Page text:
==================================================

Abstract:
The object of the invention is a device to display several radar images in a single resultant image, formed by a mosaic image of different radar images. To this effect, the invention provides for the use of means for mutual exclusion of the radar images so that a given point of the resultant image corresponds to the display on one and only one radar.

Description:
BACKGROUND OF THE INVENTION 
     The present invention concerns the display of radar images and, more particularly, a case where one and the same geographical zone is covered by several radars and where it is desired to obtain a single resultant image, formed by a mosaic of the images given by the different radars. 
     The need to make a mosaic arises notably when the position of a radar is such that it cannot cover the entire zone it is entrusted with monitoring, owing to obstacles such as mountains or tall buildings creating a shadow in the zone under surveillance, namely a sector without echo. This, for example, is often the case with airport surveillance radars. 
     To cover the entire zone, one or more additional radars are then needed, and are arranged so as to reach the shaded sectors of the first radar. 
     To enable an operator to have a comprehensive image of the zone on a single screen, it is then necessary to make a mosaic of images given by the different radars. 
     There are known ways to make this mosaic by taking, for each of the pixels of the resultant image, a video signal equal to a function (mean, maximum etc.) of each of the pixels given by the different radars. Since, in general, the images given by the different radars overlap one another, two types of zones are then distinguished on the single screen: 
     those reached by a single radar; 
     those reached by several (at least two) radars. 
     In the second type of zone, the echos of the detected objects (aircraft for example) processed by each of the radars should, of course, be superimposed on the screen and, to a given aircraft, there should therefore. This requiremement may not necessarily be achieved due to the asynchronism of the rotation of the radars. There may be movement by the aircraft between the instant when it is detected by the first radar and the instant when it is detected by the second one. 
     Furthermore, the radar video signal always contains a certain degree of noise and, with this type of system, the noises get added together in the zones common to several radars. 
     SUMMARY OF THE INVENTION 
     The present invention is aimed at forming a mosaic from a plurality of radar images, which avoids the previous drawbacks through the use of means for the mutual exclusion of the radar images. To a given point of the resultant image, there thus corresponds the display of one and only one radar. 
     Other objects, particular features and results of the invention will emerge from the following description, illustrated by the appended figures. 
    
    
     DESCRIPTION OF THE FIGURES 
     FIG. 1, the block diagram of a standard digital converter of images; 
     FIG. 2, a first embodiment of the mosaic according to the invention; 
     FIG. 3, a second embodiment of the mosaic according to the invention; 
     FIG. 4, the block diagram of a digital converter of images comprising an ancillary memory called a block memory; 
     FIG. 5, a third embodiment of the mosaic according to the invention; 
     FIG. 6, the detail of one of the elements of the previous figure; 
     FIG. 7, a fourth embodiment according to the invention. 
    
    
     DESCRIPTION OF THE PREFERRED EMBODIMENT 
     In these different figures, the same references pertain to the same elements. 
     FIG. 1 represents a standard digital converter of images. 
     It will be recalled that a converter of this type, also called an IDC, has the essential role of converting a radar image, given in polar coordinates and having relatively slow refreshing, into a television type light image, enabling it to be exploited in an illuminated environment.

==================================================

Given material:
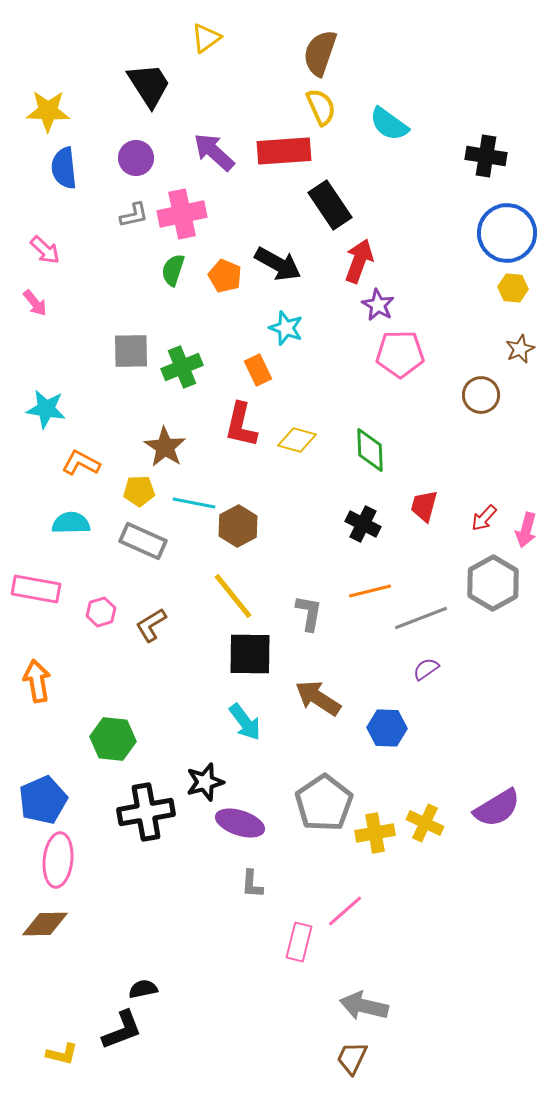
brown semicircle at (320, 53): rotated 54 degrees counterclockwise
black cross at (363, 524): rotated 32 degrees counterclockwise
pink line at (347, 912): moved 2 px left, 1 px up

==================================================

The exercise: Transcribe the passage of the radar mosaic text starting with "There are known" and going on through "least two) radars.".

Full answer:
There are known ways to make this mosaic by taking, for each of the pixels of the resultant image, a video signal equal to a function (mean, maximum etc.) of each of the pixels given by the different radars. Since, in general, the images given by the different radars overlap one another, two types of zones are then distinguished on the single screen: 
     those reached by a single radar; 
     those reached by several (at least two) radars.